**DIRECTIONS**
Write the next part of the passage on synthesizing amines, starting right after its final sentence.

**TEXT PASSAGE**
----

After completing this section, you should be able to

write equations to illustrate the synthesis of amines by
1. reduction of nitriles or amides and nitro compounds.
2. reactions involving alkyl groups:
  1. S_N2 reactions of alkyl halides, ammonia and other amines.
  2. nucleophilic attack by an azide ion on an alkyl halide, followed by reduction of the azide so formed.
  3. alkylation of potassium phthalimide, followed by hydrolysis of the N‑alkyl phthalimide so formed (i.e., the Gabriel synthesis).
3. reductive amination of aldehydes or ketones.
4. Hofmann or Curtius rearrangements.
write detailed mechanisms for each of the steps involved in the synthetic routes outlined in Objective 1.
identify the product or products formed when
1. a given nitrile or amide is reduced using lithium aluminum hydride.
2. a given alkyl halide is reacted with ammonia or an alkylamine.
3. a given alkyl halide is reacted with azide ion and the resulting product is reduced.
4. a given alkyl halide is reacted with potassium phthalimide and the resulting product is hydrolyzed.
5. a given aldehyde or ketone is reacted with ammonia or an amine in the presence of nickel catalyst.
6. a given amide is treated with halogen and base.
7. a given acyl azide is heated and then hydrolyzed.
identify the starting material, the other reagents, or both, needed to synthesize a given amine by any of the routes listed in Objective 1.
write a general equation to illustrate the preparation of an arylamine by the reduction of a nitro compound, and balance such an equation.
identify the product formed from the reduction of a given aromatic nitro compound.
identify the organic compound, the inorganic reagents, or both, needed to prepare a given arylamine.

Key Terms

Make certain that you can define, and use in context, the key terms below.

azide synthesis
Curtius rearrangement
Hofmann rearrangement
Gabriel synthesis
imide
reductive amination

Study Notes

You may wish to review the mechanism of S_N2 reactions which is discussed in some detail in Sections 11.2 and 11.3.

Azide synthesis is the first method on the table of synthesis of primary amines. The Lewis structure of the azide ion, N₃⁻, is as shown below.

----

**RECORD EXTRACTS**

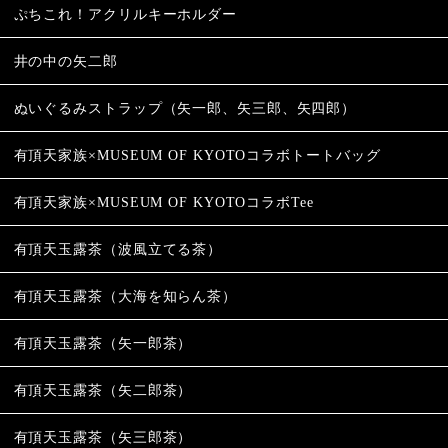
ぷちこれ！アクリルキーホルダー
井の中の矢二郎
ぬいぐるみストラップ（矢一郎、矢三郎、矢四郎）
有頂天家族×MUSEUM OF KYOTOコラボトートバッグ
有頂天家族×MUSEUM OF KYOTOコラボTee
有頂天玉露茶（波風立てる茶）
有頂天玉露茶（大海を知らん茶）
有頂天玉露茶（矢一郎茶）
有頂天玉露茶（矢二郎茶）
有頂天玉露茶（矢三郎茶）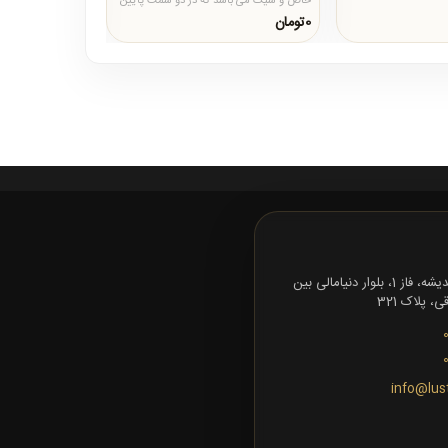
خاص و شیک می باشد که در دو سمت پایین
و بالا روشنایی دارد&nbs..
0تومان
12,750,000تومان
تهران، شهرک اندیشه، فاز 1، بلوار دنیامالی بین
 پلاک 321
info@lus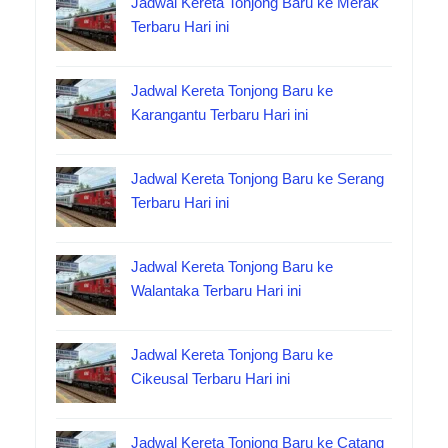
Jadwal Kereta Tonjong Baru ke Merak
Terbaru Hari ini
Jadwal Kereta Tonjong Baru ke
Karangantu Terbaru Hari ini
Jadwal Kereta Tonjong Baru ke Serang
Terbaru Hari ini
Jadwal Kereta Tonjong Baru ke
Walantaka Terbaru Hari ini
Jadwal Kereta Tonjong Baru ke
Cikeusal Terbaru Hari ini
Jadwal Kereta Tonjong Baru ke Catang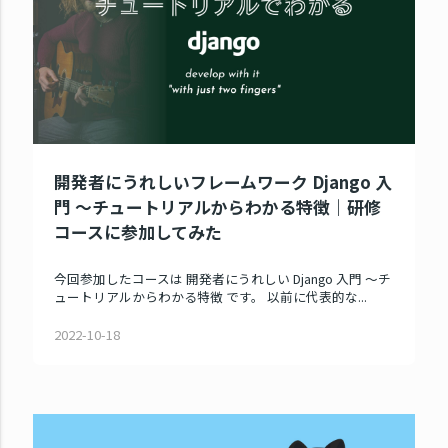
開発者にうれしいフレームワーク Django 入
門 ～チュートリアルからわかる特徴｜研修
コースに参加してみた
今回参加したコースは 開発者にうれしい Django 入門 ～チ
ュートリアルからわかる特徴 です。 以前に代表的な...
2022-10-18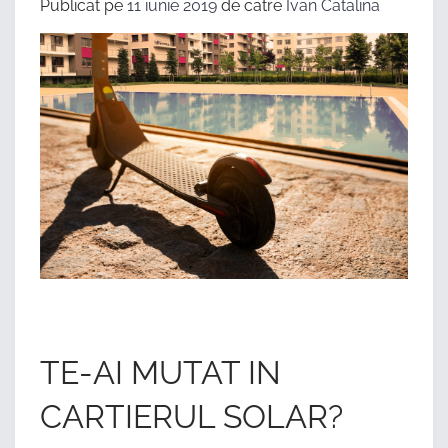
Publicat pe
11 iunie 2019
de catre
Ivan Catalina
TE-AI MUTAT IN
CARTIERUL SOLAR?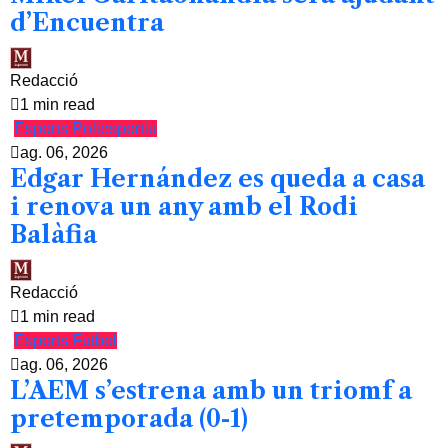
d’Encuentra
Redacció
1 min read
Esports
Poliesportiu
ag. 06, 2026
Edgar Hernández es queda a casa
i renova un any amb el Rodi
Balàfia
Redacció
1 min read
Esports
Futbol
ag. 06, 2026
L’AEM s’estrena amb un triomf a
pretemporada (0-1)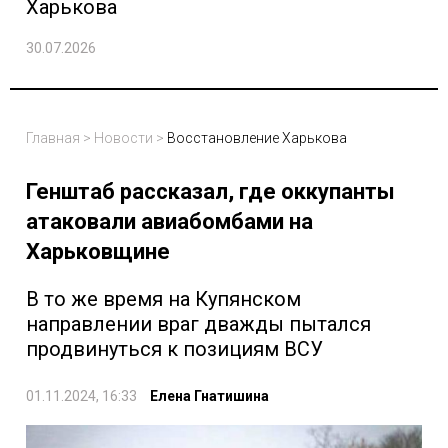
Харькова
30.07.2026
Главная
>
Новости
>
Восстановление Харькова
Генштаб рассказал, где оккупанты
атаковали авиабомбами на
Харьковщине
В то же время на Купянском
направлении враг дважды пытался
продвинуться к позициям ВСУ
01.11.2024, 16:33
Елена Гнатишина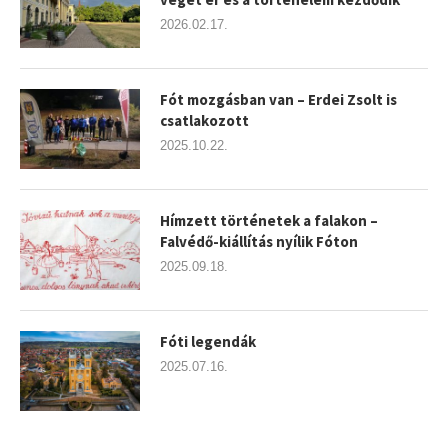
2026.02.17.
Fót mozgásban van – Erdei Zsolt is
csatlakozott
2025.10.22.
Hímzett történetek a falakon –
Falvédő-kiállítás nyílik Fóton
2025.09.18.
Fóti legendák
2025.07.16.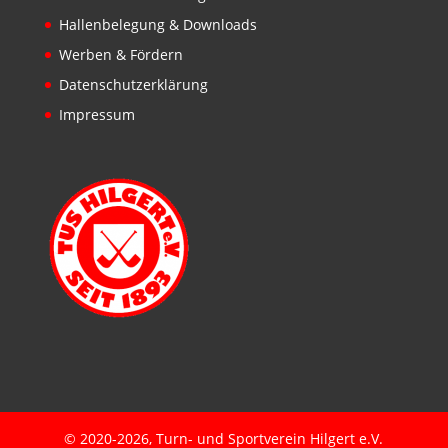
Hallenbelegung & Downloads
Werben & Fördern
Datenschutzerklärung
Impressum
© 2020-2026, Turn- und Sportverein Hilgert e.V.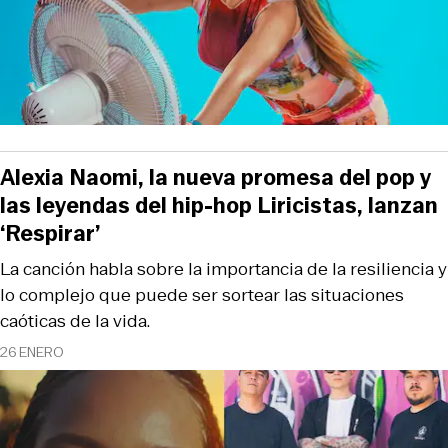
Alexia Naomi, la nueva promesa del pop y
las leyendas del hip-hop Liricistas, lanzan
‘Respirar’
La canción habla sobre la importancia de la resiliencia y
lo complejo que puede ser sortear las situaciones
caóticas de la vida.
26 ENERO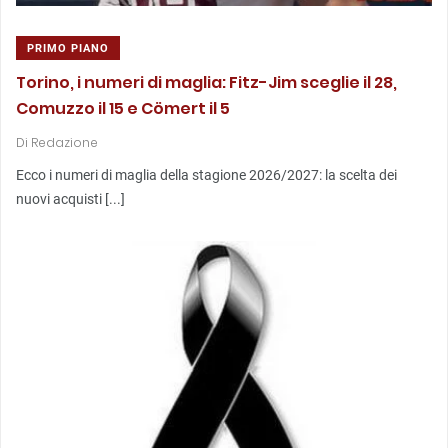
PRIMO PIANO
Torino, i numeri di maglia: Fitz-Jim sceglie il 28,
Comuzzo il 15 e Cömert il 5
Di
Redazione
Ecco i numeri di maglia della stagione 2026/2027: la scelta dei
nuovi acquisti [...]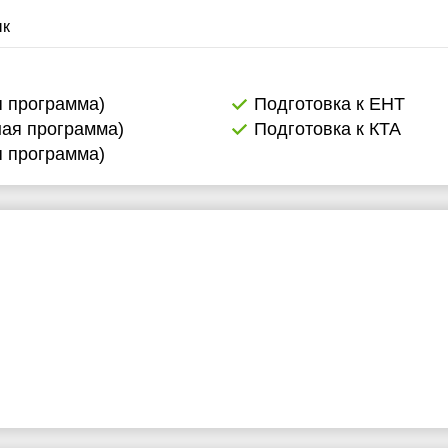
ык
я программа)
Подготовка к ЕНТ
ная программа)
Подготовка к КТА
я программа)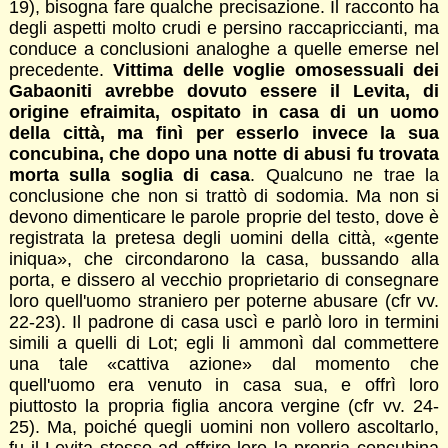
19), bisogna fare qualche precisazione. Il racconto ha
degli aspetti molto crudi e persino raccapriccianti, ma
conduce a conclusioni analoghe a quelle emerse nel
precedente.
Vittima delle voglie omosessuali dei
Gabaoniti avrebbe dovuto essere il Levita, di
origine efraimita, ospitato in casa di un uomo
della città, ma finì per esserlo invece la sua
concubina, che dopo una notte di abusi fu trovata
morta sulla soglia di casa
. Qualcuno ne trae la
conclusione che non si trattò di sodomia. Ma non si
devono dimenticare le parole proprie del testo, dove è
registrata la pretesa degli uomini della città, «gente
iniqua», che circondarono la casa, bussando alla
porta, e dissero al vecchio proprietario di consegnare
loro quell'uomo straniero per poterne abusare (cfr vv.
22-23). Il padrone di casa uscì e parlò loro in termini
simili a quelli di Lot; egli li ammonì dal commettere
una tale «cattiva azione» dal momento che
quell'uomo era venuto in casa sua, e offrì loro
piuttosto la propria figlia ancora vergine (cfr vv. 24-
25). Ma, poiché quegli uomini non vollero ascoltarlo,
fu il Levita stesso ad offrire loro la propria concubina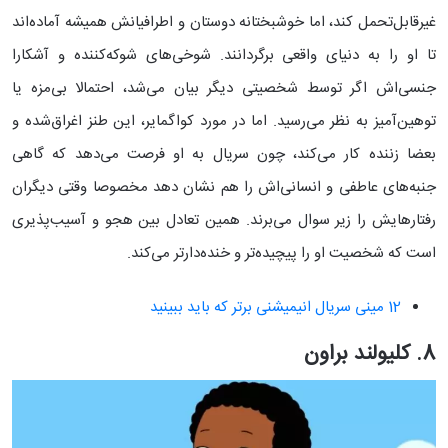
غیرقابل‌تحمل کند، اما خوشبختانه دوستان و اطرافیانش همیشه آماده‌اند
تا او را به دنیای واقعی برگردانند. شوخی‌های شوکه‌کننده و آشکارا
جنسی‌اش اگر توسط شخصیتی دیگر بیان می‌شد، احتمالا بی‌مزه یا
توهین‌آمیز به نظر می‌رسید. اما در مورد کواگمایر، این طنز اغراق‌شده و
بعضا زننده کار می‌کند، چون سریال به او فرصت می‌دهد که گاهی
جنبه‌های عاطفی و انسانی‌اش را هم نشان دهد مخصوصا وقتی دیگران
رفتارهایش را زیر سوال می‌برند. همین تعادل بین هجو و آسیب‌پذیری
است که شخصیت او را پیچیده‌تر و خنده‌دارتر می‌کند.
12 مینی سریال انیمیشنی برتر که باید ببینید
8. کلیولند براون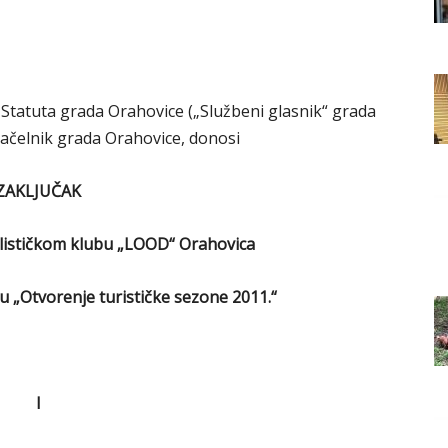
Grada
. Statuta grada Orahovice („Službeni glasnik“ grada
Orahovice
načelnik grada Orahovice, donosi
ZAKLJUČAK
iklističkom klubu „LOOD“ Orahovica
 „Otvorenje turističke sezone 2011.“
I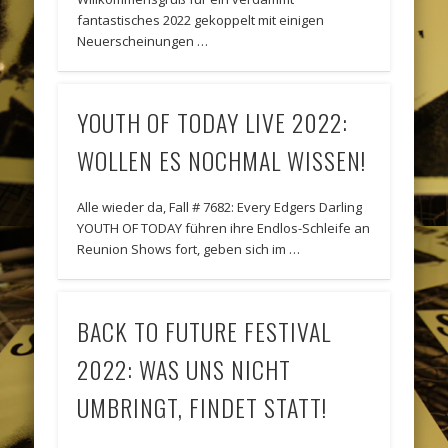
fantastisches 2022 gekoppelt mit einigen
Neuerscheinungen …
YOUTH OF TODAY LIVE 2022:
WOLLEN ES NOCHMAL WISSEN!
Alle wieder da, Fall # 7682: Every Edgers Darling
YOUTH OF TODAY führen ihre Endlos-Schleife an
Reunion Shows fort, geben sich im …
BACK TO FUTURE FESTIVAL
2022: WAS UNS NICHT
UMBRINGT, FINDET STATT!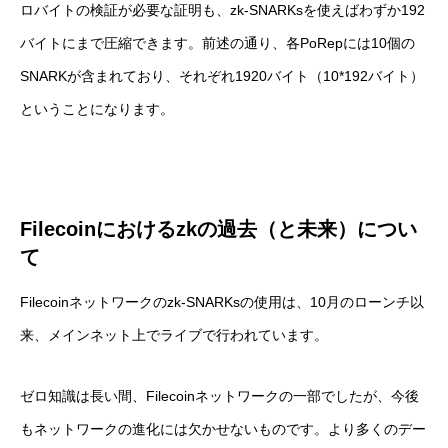
ロバイトの検証が必要な証明も、zk-SNARKsを使えばわずか192
バイトにまで圧縮できます。前述の通り、各PoRepには10個の
SNARKが含まれており、それぞれ1920バイト（10*192バイト）
ということになります。
Filecoin
におけるzkの過去（と未来）につい
て
Filecoinネットワークのzk-SNARKsの使用は、10月のローンチ以
来、メインネット上でライブで行われています。
ゼロ知識は長い間、Filecoinネットワークの一部でしたが、今後
もネットワークの進化には欠かせないものです。より多くのデー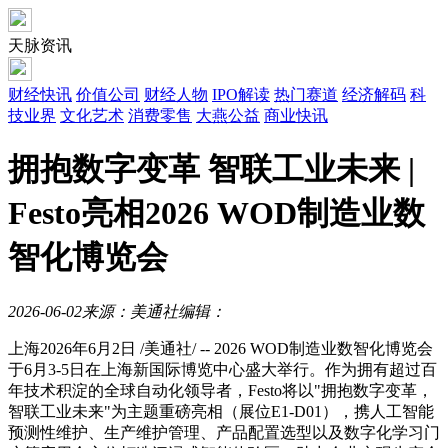
天脉资讯
财经快讯
价值公司
财经人物
IPO解读
热门赛道
经济解码
科
技业界
文化艺术
消费零售
大燕公益
商业快讯
拥抱数字变革 智联工业未来 |
Festo亮相2026 WOD制造业数
智化博览会
2026-06-02
来源：美通社
编辑：
上海
2026年6月2日
/美通社/ -- 2026 WOD制造业数智化博览会
于6月3-5日在上海新国际博览中心盛大举行。作为拥有超过百
年技术积淀的全球自动化领导者，Festo将以"拥抱数字变革，
智联工业未来"为主题重磅亮相（展位E1-D01），携人工智能
预测性维护、生产维护管理、产品配置选型以及数字化学习门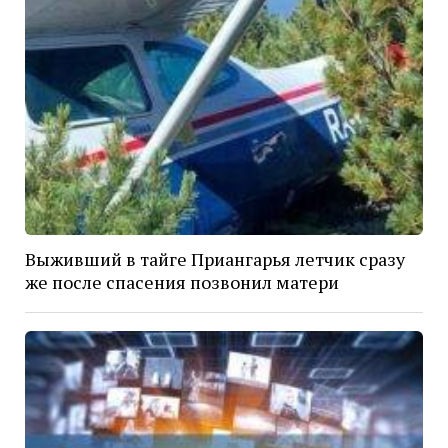
Выживший в тайге Приангарья летчик сразу
же после спасения позвонил матери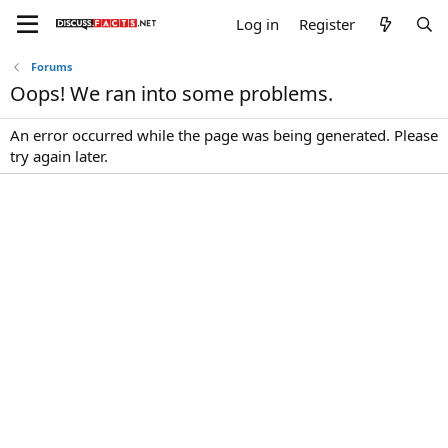
Log in
Register
Forums
Oops! We ran into some problems.
An error occurred while the page was being generated. Please
try again later.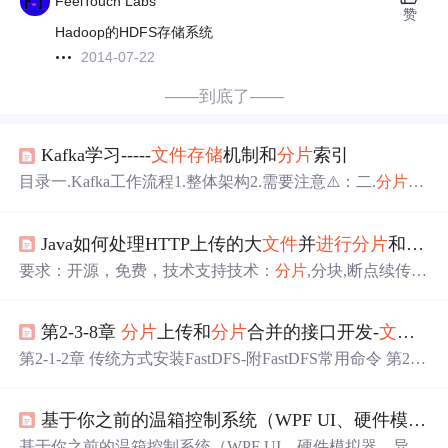
FeelTouch Labs
赞
Hadoop的HDFS存储系统
2014-07-22
——到底了——
Kafka学习-----
文件
存储
机制和
分片
索引
目录一.Kafka工作流程1.整体架构2.需要注意⚠️：二.
分片
索
引机制示例：如何找到对应offset的Message消息呢三.总结
一.Kafka工作流程 1.整体架构 消息交互两方分别是生产者P
Java如何处理HTTP上传的大
文件
并
进行
分片
和跨平台
roducer和消费者Consumer，Kafka集群Cluster中，有三个br
oker，类似于三个实例。其中针对同一个Topic A有三个不
要求：开源，免费，技术支持技术：
分片
,分块,断点续传,
同分区Partition，每个都有自己的follower（备份用）。 2.
加密传输,加密
存储
需求：大
文件
上传，批量上传，断点续
需要注意⚠️： Kafka 中消息是以 topic
进行
分类的，生产者
传，
文件
夹上传，大
文件
下载，批量下载，断点下载，
文
生产消息，消费者消费消
第2-3-8章
分片
上传和
分片
合并的接口开发-
文件
存
件
夹下载
文件
夹：上传下载需要支持层级结构，采用非压
缩方式
文件
大小：100G前端：vue2,vue3,vue-cli,jquery,html,
第2-1-2章 传统方式安装FastDFS-附FastDFS常用命令 第2-1-
webuploader后端：java,JSP,springboot,struts服务器：linux,信
3章 docker-compose安装FastDFS,实现
文件
存储
服务 第2-1-5
创国产化数据库：mysql,oracle,达梦，国产化数据库。
章 docker安装MinIO实现
文件
存储
服务-springboot整合minio
基于你之前的温箱控制系统（WPF UI、硬件模拟器、异步 CSV
-minio全网最全的资料全套代码及资料全部完整提供，点此
处下载前面我们已经实现了普通的附件服务和网盘服务，
基于你之前的温箱控制系统（WPF UI、硬件模拟器、异步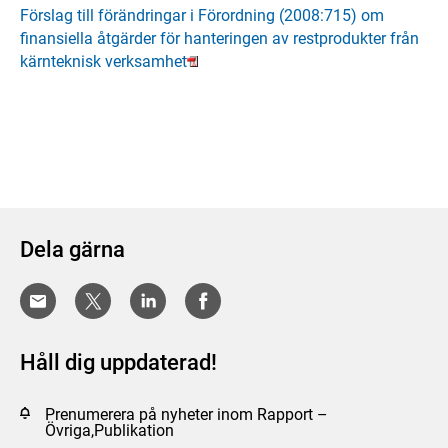
Förslag till förändringar i Förordning (2008:715) om
finansiella åtgärder för hanteringen av restprodukter från
kärnteknisk verksamhet
Dela gärna
Håll dig uppdaterad!
Prenumerera på nyheter inom Rapport –
Övriga,Publikation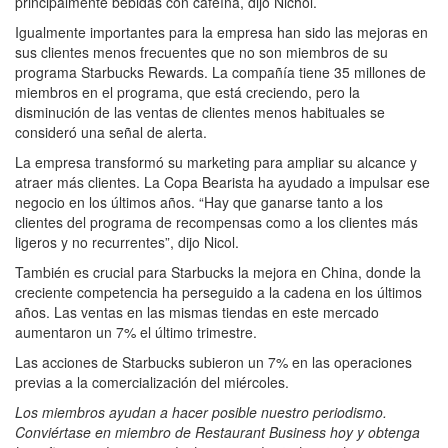
principalmente bebidas con cafeína, dijo Nichol.
Igualmente importantes para la empresa han sido las mejoras en
sus clientes menos frecuentes que no son miembros de su
programa Starbucks Rewards. La compañía tiene 35 millones de
miembros en el programa, que está creciendo, pero la
disminución de las ventas de clientes menos habituales se
consideró una señal de alerta.
La empresa transformó su marketing para ampliar su alcance y
atraer más clientes. La Copa Bearista ha ayudado a impulsar ese
negocio en los últimos años. “Hay que ganarse tanto a los
clientes del programa de recompensas como a los clientes más
ligeros y no recurrentes”, dijo Nicol.
También es crucial para Starbucks la mejora en China, donde la
creciente competencia ha perseguido a la cadena en los últimos
años. Las ventas en las mismas tiendas en este mercado
aumentaron un 7% el último trimestre.
Las acciones de Starbucks subieron un 7% en las operaciones
previas a la comercialización del miércoles.
Los miembros ayudan a hacer posible nuestro periodismo.
Conviértase en miembro de Restaurant Business hoy y obtenga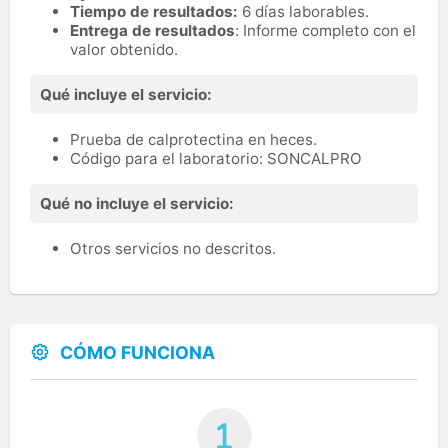
Tiempo de resultados:
6 días laborables.
Entrega de resultados
: Informe completo con el
valor obtenido.
Qué incluye el servicio:
Prueba de calprotectina en heces.
Código para el laboratorio: SONCALPRO
Qué no incluye el servicio:
Otros servicios no descritos.
CÓMO FUNCIONA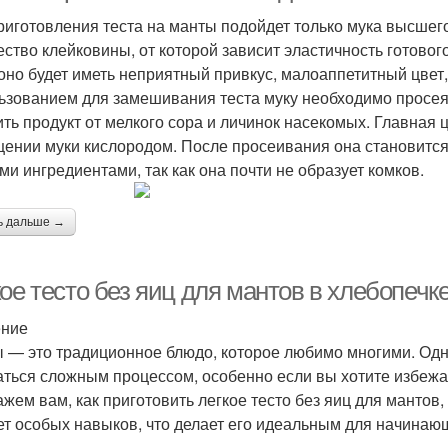
риготовления теста на манты подойдет только мука высшего
ество клейковины, от которой зависит эластичность готового
 оно будет иметь неприятный привкус, малоаппетитный цвет,
ьзованием для замешивания теста муку необходимо просеять
ить продукт от мелкого сора и личинок насекомых. Главная
ении муки кислородом. После просеивания она становится 
ми ингредиентами, так как она почти не образует комков.
ь дальше →
ое тесто без яиц для мантов в хлебопечк
ение
 — это традиционное блюдо, которое любимо многими. Одн
аться сложным процессом, особенно если вы хотите избежат
ажем вам, как приготовить легкое тесто без яиц для мантов,
ет особых навыков, что делает его идеальным для начинаю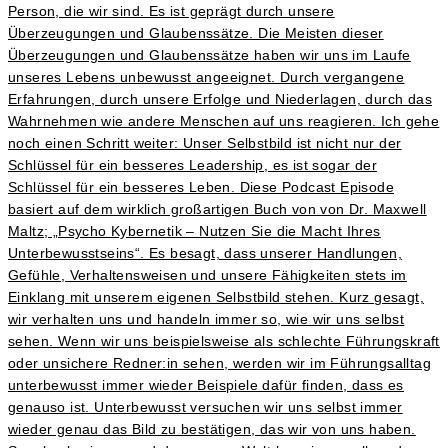
Person, die wir sind. Es ist geprägt durch unsere
Überzeugungen und Glaubenssätze. Die Meisten dieser
Überzeugungen und Glaubenssätze haben wir uns im Laufe
unseres Lebens unbewusst angeeignet. Durch vergangene
Erfahrungen, durch unsere Erfolge und Niederlagen, durch das
Wahrnehmen wie andere Menschen auf uns reagieren. Ich gehe
noch einen Schritt weiter: Unser Selbstbild ist nicht nur der
Schlüssel für ein besseres Leadership, es ist sogar der
Schlüssel für ein besseres Leben. Diese Podcast Episode
basiert auf dem wirklich großartigen Buch von von Dr. Maxwell
Maltz; „Psycho Kybernetik – Nutzen Sie die Macht Ihres
Unterbewusstseins“. Es besagt, dass unserer Handlungen,
Gefühle, Verhaltensweisen und unsere Fähigkeiten stets im
Einklang mit unserem eigenen Selbstbild stehen. Kurz gesagt,
wir verhalten uns und handeln immer so, wie wir uns selbst
sehen. Wenn wir uns beispielsweise als schlechte Führungskraft
oder unsichere Redner:in sehen, werden wir im Führungsalltag
unterbewusst immer wieder Beispiele dafür finden, dass es
genauso ist. Unterbewusst versuchen wir uns selbst immer
wieder genau das Bild zu bestätigen, das wir von uns haben.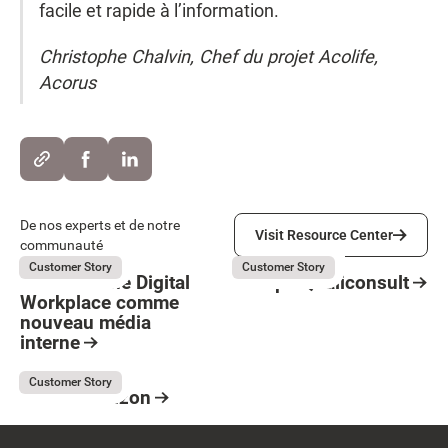
facile et rapide à l’information.
Christophe Chalvin, Chef du projet Acolife,
Acorus
Visit Resource Center
De nos experts et de notre
Visit Resource Center
communauté
Believe
Groupe Qualiconsult
July 31, 2026
July 31, 2026
Customer Story
Customer Story
Believe : Une Digital
Groupe Qualiconsult
Workplace comme
Resource Card
nouveau média
Button Text
interne
Resource Card
France Horizon
July 31, 2026
Customer Story
France Horizon
Resource Card
Footer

----

**OUTPUT BELOW**
An “imide” is a compound in which an N$\ce{-}$H group is attached to two carbonyl groups; that is,

You should note the commonly used trivial names of the following compounds.

Chemical structure diagram of phthalic acid, phthalic anhydride, and phthalimide.

The phthalimide alkylation mentioned in the reading is also known as the Gabriel synthesis.

If necessary, review the reduction of nitriles (Section 20.7) and the reduction of amides (Section 21.7).

Before you read the section on reductive amination you may wish to remind yourself of the structure of an imine (see Section 19.8).

The Hofmann rearrangement is usually called the Hofmann degradation. In a true rearrangement reaction, no atoms are lost or gained; however, in this particular reaction one atom of carbon and one atom of oxygen are lost from the amide starting material, thus the term “rearrangement” is not really appropriate. There is a rearrangement step in the overall degradation process, however: this is the step in which the alkyl group of the acyl nitrene migrates from carbon to nitrogen to produce an isocyanate.

You get a complicated series of reactions on heating primary amines with halogenoalkanes to give a mixture of products - probably one of the most confusing sets of reactions you will meet at this level. The products of the reactions include secondary and tertiary amines and their salts, and quaternary ammonium salts.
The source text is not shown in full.